Start of INPUT RECORDS

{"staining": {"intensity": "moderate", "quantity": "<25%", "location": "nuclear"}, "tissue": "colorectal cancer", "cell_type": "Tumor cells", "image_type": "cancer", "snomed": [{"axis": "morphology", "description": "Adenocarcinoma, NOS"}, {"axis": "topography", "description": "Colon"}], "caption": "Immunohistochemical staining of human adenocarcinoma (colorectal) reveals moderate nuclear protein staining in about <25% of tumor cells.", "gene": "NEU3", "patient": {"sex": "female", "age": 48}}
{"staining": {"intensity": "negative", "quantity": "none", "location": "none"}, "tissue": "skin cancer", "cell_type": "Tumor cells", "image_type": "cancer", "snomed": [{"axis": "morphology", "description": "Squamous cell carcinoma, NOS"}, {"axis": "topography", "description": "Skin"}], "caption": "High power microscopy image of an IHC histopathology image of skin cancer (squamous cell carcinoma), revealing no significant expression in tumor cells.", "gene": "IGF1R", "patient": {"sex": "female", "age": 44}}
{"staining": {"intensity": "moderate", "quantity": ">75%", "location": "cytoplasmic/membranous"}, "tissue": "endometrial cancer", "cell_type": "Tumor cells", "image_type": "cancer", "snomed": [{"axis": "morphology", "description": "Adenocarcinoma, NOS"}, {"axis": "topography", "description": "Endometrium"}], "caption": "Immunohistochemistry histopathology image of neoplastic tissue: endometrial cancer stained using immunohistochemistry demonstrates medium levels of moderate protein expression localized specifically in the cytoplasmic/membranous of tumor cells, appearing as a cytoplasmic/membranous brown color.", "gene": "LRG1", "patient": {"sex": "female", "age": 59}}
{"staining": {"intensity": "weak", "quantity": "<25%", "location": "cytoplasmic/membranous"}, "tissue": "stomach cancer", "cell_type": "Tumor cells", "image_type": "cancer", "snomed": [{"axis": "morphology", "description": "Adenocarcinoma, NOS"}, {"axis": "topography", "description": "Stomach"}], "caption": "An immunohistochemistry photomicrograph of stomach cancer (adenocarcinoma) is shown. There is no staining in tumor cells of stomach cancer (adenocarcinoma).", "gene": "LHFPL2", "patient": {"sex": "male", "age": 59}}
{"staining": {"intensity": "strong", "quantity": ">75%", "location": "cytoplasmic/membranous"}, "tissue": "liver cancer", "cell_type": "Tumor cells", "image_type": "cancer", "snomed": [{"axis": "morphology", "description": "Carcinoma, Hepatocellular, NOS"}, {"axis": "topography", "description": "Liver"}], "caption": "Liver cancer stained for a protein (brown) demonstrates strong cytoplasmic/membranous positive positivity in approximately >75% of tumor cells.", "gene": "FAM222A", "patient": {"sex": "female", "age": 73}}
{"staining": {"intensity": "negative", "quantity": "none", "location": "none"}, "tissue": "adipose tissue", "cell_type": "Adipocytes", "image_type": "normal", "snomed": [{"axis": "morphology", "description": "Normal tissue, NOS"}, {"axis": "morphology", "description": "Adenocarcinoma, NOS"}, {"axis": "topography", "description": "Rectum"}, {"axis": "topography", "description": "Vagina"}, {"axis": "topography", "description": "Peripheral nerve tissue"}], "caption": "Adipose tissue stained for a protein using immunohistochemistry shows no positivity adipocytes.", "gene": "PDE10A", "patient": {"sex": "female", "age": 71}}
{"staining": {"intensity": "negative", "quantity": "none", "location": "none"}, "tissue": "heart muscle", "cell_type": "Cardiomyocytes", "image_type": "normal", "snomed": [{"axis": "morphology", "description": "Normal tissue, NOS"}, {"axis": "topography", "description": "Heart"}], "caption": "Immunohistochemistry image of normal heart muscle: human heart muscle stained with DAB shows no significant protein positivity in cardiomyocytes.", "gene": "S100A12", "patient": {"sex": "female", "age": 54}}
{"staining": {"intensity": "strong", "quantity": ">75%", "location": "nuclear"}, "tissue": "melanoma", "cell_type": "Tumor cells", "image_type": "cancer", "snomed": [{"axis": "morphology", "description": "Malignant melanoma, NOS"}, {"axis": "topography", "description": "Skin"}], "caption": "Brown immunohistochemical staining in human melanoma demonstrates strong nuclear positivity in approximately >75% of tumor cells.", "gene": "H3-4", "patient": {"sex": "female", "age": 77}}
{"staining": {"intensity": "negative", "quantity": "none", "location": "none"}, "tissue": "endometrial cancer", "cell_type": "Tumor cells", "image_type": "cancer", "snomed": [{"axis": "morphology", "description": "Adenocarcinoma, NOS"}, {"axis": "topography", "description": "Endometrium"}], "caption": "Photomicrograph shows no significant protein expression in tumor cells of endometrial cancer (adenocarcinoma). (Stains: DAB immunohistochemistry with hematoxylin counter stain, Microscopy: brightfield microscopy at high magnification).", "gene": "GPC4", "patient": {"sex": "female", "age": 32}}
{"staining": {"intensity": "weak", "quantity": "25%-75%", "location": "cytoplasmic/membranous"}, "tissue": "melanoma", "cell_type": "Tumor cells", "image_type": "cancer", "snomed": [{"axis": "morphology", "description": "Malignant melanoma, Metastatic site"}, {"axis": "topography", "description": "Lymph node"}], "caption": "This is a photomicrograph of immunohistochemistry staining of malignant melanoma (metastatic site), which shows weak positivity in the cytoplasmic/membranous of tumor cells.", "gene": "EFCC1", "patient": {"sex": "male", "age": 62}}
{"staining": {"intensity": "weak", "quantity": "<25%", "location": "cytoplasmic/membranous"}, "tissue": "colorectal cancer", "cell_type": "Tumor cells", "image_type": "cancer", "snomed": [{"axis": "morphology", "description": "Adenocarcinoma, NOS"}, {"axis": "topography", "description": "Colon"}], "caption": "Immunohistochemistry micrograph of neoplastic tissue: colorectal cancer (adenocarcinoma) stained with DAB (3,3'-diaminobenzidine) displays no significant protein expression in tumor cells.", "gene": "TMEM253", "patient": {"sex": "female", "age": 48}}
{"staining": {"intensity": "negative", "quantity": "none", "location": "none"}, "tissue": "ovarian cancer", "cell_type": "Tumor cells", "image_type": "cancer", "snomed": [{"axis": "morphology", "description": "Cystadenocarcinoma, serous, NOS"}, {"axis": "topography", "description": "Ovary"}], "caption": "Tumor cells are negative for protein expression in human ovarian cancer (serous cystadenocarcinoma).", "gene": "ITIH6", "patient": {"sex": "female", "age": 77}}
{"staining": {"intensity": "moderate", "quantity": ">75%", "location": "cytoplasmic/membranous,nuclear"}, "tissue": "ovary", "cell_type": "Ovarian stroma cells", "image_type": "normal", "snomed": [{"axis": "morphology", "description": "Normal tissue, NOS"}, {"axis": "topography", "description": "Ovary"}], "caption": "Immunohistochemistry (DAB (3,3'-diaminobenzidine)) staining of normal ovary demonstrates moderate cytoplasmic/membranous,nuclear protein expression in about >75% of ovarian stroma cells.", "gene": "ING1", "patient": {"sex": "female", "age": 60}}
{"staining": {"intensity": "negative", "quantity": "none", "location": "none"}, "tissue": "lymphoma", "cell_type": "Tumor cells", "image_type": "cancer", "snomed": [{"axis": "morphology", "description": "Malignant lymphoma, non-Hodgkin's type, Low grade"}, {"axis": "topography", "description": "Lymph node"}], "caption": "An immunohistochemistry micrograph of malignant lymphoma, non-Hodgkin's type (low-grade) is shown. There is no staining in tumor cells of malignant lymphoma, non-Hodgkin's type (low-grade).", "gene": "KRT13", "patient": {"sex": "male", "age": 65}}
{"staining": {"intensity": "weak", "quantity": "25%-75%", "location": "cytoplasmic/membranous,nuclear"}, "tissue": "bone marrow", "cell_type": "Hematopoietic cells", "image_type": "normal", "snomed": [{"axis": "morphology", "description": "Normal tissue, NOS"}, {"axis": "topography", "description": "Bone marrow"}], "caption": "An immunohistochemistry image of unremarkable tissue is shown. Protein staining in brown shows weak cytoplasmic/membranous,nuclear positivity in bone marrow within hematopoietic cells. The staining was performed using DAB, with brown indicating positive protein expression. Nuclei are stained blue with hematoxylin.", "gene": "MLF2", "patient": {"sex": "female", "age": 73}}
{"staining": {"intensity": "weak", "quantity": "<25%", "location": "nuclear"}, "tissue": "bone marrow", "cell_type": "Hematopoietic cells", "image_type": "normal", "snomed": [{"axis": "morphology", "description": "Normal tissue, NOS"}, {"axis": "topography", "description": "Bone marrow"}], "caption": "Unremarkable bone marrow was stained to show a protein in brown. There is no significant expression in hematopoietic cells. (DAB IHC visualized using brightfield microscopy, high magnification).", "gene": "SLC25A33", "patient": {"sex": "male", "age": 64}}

End of INPUT RECORDS

**WORK ORDER:**
Please find, in the entries above, every line where "Skin" occurs, and copy it.

**RESPONSE FOR THIS EXERCISE:**
{"staining": {"intensity": "negative", "quantity": "none", "location": "none"}, "tissue": "skin cancer", "cell_type": "Tumor cells", "image_type": "cancer", "snomed": [{"axis": "morphology", "description": "Squamous cell carcinoma, NOS"}, {"axis": "topography", "description": "Skin"}], "caption": "High power microscopy image of an IHC histopathology image of skin cancer (squamous cell carcinoma), revealing no significant expression in tumor cells.", "gene": "IGF1R", "patient": {"sex": "female", "age": 44}}
{"staining": {"intensity": "strong", "quantity": ">75%", "location": "nuclear"}, "tissue": "melanoma", "cell_type": "Tumor cells", "image_type": "cancer", "snomed": [{"axis": "morphology", "description": "Malignant melanoma, NOS"}, {"axis": "topography", "description": "Skin"}], "caption": "Brown immunohistochemical staining in human melanoma demonstrates strong nuclear positivity in approximately >75% of tumor cells.", "gene": "H3-4", "patient": {"sex": "female", "age": 77}}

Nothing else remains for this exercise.